■ What to produce ■
Set down, please, without alteration, the lines of the entries below from the first through the one containing "と同じで Arch のミラーよりもワンクッションおいて安定性を求める感じかなと妄想してみる．".

****

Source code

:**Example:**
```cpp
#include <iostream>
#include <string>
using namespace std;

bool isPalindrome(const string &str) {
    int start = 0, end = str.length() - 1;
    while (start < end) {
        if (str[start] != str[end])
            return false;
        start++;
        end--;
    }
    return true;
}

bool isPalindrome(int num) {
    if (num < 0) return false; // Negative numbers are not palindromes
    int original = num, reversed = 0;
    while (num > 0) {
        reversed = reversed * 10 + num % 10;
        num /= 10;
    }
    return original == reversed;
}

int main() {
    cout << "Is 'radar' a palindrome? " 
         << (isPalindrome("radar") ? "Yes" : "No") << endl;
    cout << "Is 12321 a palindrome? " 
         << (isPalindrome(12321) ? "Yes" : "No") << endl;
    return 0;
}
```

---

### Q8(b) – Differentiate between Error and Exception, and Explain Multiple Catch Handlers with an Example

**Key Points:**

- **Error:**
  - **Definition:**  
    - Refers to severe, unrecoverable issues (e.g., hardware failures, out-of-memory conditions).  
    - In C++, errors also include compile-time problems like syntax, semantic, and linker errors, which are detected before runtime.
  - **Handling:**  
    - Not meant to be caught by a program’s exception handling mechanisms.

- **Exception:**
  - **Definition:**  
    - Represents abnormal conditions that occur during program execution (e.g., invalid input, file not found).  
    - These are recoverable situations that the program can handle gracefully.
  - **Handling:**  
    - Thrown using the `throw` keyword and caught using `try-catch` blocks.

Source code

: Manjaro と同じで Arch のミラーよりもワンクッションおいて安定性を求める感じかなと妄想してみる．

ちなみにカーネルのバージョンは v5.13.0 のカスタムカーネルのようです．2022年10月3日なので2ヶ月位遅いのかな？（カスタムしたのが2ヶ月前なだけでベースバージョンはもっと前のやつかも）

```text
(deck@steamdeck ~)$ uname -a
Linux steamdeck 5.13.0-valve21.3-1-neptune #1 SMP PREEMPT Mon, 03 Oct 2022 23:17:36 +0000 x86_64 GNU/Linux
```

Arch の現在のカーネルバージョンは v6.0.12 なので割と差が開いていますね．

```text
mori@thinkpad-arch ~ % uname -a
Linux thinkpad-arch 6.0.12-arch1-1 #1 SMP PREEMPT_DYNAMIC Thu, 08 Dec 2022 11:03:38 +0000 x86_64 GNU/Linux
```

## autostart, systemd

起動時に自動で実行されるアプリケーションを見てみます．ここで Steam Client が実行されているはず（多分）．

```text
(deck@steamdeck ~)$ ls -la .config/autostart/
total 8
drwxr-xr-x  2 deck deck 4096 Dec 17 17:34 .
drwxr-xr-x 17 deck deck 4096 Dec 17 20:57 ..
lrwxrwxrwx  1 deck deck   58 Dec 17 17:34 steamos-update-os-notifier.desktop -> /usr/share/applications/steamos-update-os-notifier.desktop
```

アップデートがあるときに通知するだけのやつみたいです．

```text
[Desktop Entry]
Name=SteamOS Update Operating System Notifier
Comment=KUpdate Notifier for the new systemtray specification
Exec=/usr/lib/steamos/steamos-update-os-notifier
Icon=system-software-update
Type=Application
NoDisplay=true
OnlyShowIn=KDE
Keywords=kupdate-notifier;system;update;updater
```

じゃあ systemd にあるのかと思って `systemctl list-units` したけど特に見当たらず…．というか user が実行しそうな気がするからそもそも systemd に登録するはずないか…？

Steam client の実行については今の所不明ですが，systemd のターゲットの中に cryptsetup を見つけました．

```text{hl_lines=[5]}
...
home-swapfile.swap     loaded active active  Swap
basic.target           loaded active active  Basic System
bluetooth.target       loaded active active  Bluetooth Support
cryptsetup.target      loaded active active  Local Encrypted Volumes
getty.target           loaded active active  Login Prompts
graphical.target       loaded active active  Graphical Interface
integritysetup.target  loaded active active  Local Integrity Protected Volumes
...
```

****

■ Exercise result ■
Source code

:**Example:**
```cpp
#include <iostream>
#include <string>
using namespace std;

bool isPalindrome(const string &str) {
    int start = 0, end = str.length() - 1;
    while (start < end) {
        if (str[start] != str[end])
            return false;
        start++;
        end--;
    }
    return true;
}

bool isPalindrome(int num) {
    if (num < 0) return false; // Negative numbers are not palindromes
    int original = num, reversed = 0;
    while (num > 0) {
        reversed = reversed * 10 + num % 10;
        num /= 10;
    }
    return original == reversed;
}

int main() {
    cout << "Is 'radar' a palindrome? " 
         << (isPalindrome("radar") ? "Yes" : "No") << endl;
    cout << "Is 12321 a palindrome? " 
         << (isPalindrome(12321) ? "Yes" : "No") << endl;
    return 0;
}
```

---

### Q8(b) – Differentiate between Error and Exception, and Explain Multiple Catch Handlers with an Example

**Key Points:**

- **Error:**
  - **Definition:**  
    - Refers to severe, unrecoverable issues (e.g., hardware failures, out-of-memory conditions).  
    - In C++, errors also include compile-time problems like syntax, semantic, and linker errors, which are detected before runtime.
  - **Handling:**  
    - Not meant to be caught by a program’s exception handling mechanisms.

- **Exception:**
  - **Definition:**  
    - Represents abnormal conditions that occur during program execution (e.g., invalid input, file not found).  
    - These are recoverable situations that the program can handle gracefully.
  - **Handling:**  
    - Thrown using the `throw` keyword and caught using `try-catch` blocks.

Source code

: Manjaro と同じで Arch のミラーよりもワンクッションおいて安定性を求める感じかなと妄想してみる．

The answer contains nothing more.